Vanguard VYM Offers Broader Diversification Than NOBL

Source The Motley Fool

Key Points

  • The Vanguard High Dividend Yield ETF and the ProShares S&P 500 Dividend Aristocrats ETF differ in cost.

  • The Vanguard High Dividend Yield ETF holds 589 stocks.

  • The ProShares S&P 500 Dividend Aristocrats ETF comes with higher fees than the Vanguard High Dividend Yield ETF.

  • These 10 stocks could mint the next wave of millionaires ›

The Vanguard High Dividend Yield ETF (NYSEMKT:VYM) and the ProShares - S&P 500 Dividend Aristocrats ETF (NYSEMKT:NOBL) differ most in cost, breadth, and yield: VYM holds 589 stocks and charges lower fees, while NOBL targets S&P 500 dividend consistency.

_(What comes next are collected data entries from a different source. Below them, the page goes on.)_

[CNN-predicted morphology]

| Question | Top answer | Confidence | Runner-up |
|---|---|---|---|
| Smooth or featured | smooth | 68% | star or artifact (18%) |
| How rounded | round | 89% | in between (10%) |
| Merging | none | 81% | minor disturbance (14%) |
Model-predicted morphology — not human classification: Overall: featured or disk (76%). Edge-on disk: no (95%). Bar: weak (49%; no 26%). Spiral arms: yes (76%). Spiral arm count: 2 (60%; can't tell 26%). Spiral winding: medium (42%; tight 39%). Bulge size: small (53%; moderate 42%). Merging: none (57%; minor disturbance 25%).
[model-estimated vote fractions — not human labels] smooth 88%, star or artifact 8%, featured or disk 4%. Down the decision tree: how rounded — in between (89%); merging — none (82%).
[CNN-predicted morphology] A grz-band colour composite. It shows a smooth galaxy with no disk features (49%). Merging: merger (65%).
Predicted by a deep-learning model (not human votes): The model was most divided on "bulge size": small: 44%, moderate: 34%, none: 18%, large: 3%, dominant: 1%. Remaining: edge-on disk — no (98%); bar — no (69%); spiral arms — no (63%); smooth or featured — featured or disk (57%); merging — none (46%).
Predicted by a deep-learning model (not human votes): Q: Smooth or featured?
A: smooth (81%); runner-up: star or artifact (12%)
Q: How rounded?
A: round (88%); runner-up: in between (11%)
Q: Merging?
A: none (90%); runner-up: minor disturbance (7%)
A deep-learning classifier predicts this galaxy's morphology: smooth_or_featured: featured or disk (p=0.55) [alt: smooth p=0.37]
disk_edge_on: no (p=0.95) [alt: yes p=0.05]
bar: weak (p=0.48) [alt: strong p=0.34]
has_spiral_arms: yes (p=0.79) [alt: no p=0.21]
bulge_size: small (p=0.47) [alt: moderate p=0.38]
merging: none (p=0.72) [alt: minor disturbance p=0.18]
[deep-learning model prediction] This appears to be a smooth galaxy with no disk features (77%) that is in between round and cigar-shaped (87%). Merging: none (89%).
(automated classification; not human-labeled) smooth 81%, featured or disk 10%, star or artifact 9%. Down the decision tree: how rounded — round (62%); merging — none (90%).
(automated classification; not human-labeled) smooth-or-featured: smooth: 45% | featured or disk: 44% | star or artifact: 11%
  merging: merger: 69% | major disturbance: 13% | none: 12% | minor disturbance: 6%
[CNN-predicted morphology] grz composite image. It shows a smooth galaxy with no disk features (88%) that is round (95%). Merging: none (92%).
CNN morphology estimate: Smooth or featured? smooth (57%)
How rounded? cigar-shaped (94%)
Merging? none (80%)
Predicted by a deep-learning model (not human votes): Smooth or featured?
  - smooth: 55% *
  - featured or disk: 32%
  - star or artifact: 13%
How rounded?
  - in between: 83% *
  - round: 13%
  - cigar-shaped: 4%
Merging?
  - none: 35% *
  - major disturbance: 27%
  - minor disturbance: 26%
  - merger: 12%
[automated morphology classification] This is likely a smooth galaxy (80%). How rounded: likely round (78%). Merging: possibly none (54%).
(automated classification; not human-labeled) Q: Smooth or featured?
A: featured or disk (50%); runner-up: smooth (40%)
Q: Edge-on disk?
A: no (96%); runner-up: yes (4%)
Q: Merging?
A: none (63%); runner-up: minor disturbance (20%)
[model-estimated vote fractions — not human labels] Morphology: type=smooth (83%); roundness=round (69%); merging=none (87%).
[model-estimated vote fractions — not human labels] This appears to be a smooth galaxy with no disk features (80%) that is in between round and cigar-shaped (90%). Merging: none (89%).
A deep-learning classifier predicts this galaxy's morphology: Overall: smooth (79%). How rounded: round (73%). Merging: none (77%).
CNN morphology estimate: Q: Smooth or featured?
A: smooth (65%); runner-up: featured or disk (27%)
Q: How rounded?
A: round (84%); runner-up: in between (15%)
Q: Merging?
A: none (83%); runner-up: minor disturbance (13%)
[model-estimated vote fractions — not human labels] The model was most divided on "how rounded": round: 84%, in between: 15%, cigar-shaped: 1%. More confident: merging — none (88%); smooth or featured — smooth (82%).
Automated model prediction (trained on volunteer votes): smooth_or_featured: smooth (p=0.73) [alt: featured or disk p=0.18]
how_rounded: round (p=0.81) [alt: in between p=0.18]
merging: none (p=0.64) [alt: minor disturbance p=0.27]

The Vanguard High Dividend Yield ETF tracks a broader index, holding hundreds of U.S. stocks forecasted to pay above-average dividends. VYM stands out as more affordable, with a 0.06% fee as of Oct. 31, 2025—less than one-fifth of NOBL’s 0.35%—potentially appealing for cost-conscious, income-seeking investors. Here’s how these two income-focused ETFs compare.

Snapshot (cost & size)

MetricNOBLVYM
IssuerProSharesVanguard
Expense ratio0.35%0.06%
1-yr return (as of Oct. 31, 2025)(1.8%)10.0%
Dividend yield2.1%2.5%
Beta0.86N/A
AUM$11.1 billion$81.3 billion

Beta measures price volatility relative to the S&P 500; figures use five-year weekly returns.

Performance & risk comparison

MetricNOBLVYM
Max drawdown (5 y)(17.92%)(15.85%)
Growth of $1,000 over 5 years$1,396$1,734

What's inside

Vanguard High Dividend Yield ETF holds 589 U.S. stocks, tilting toward Financial Services (22%), Technology (16%), and Healthcare (12%). Its top holdings—Broadcom Inc (NASDAQ:AVGO), JPMorgan Chase (NYSE:JPM), and Exxon Mobil (NYSE:XOM)—each make up a small slice of the portfolio. The fund, now 19 years old, follows a rules-based approach to capture companies with forecasted above-average dividend yields.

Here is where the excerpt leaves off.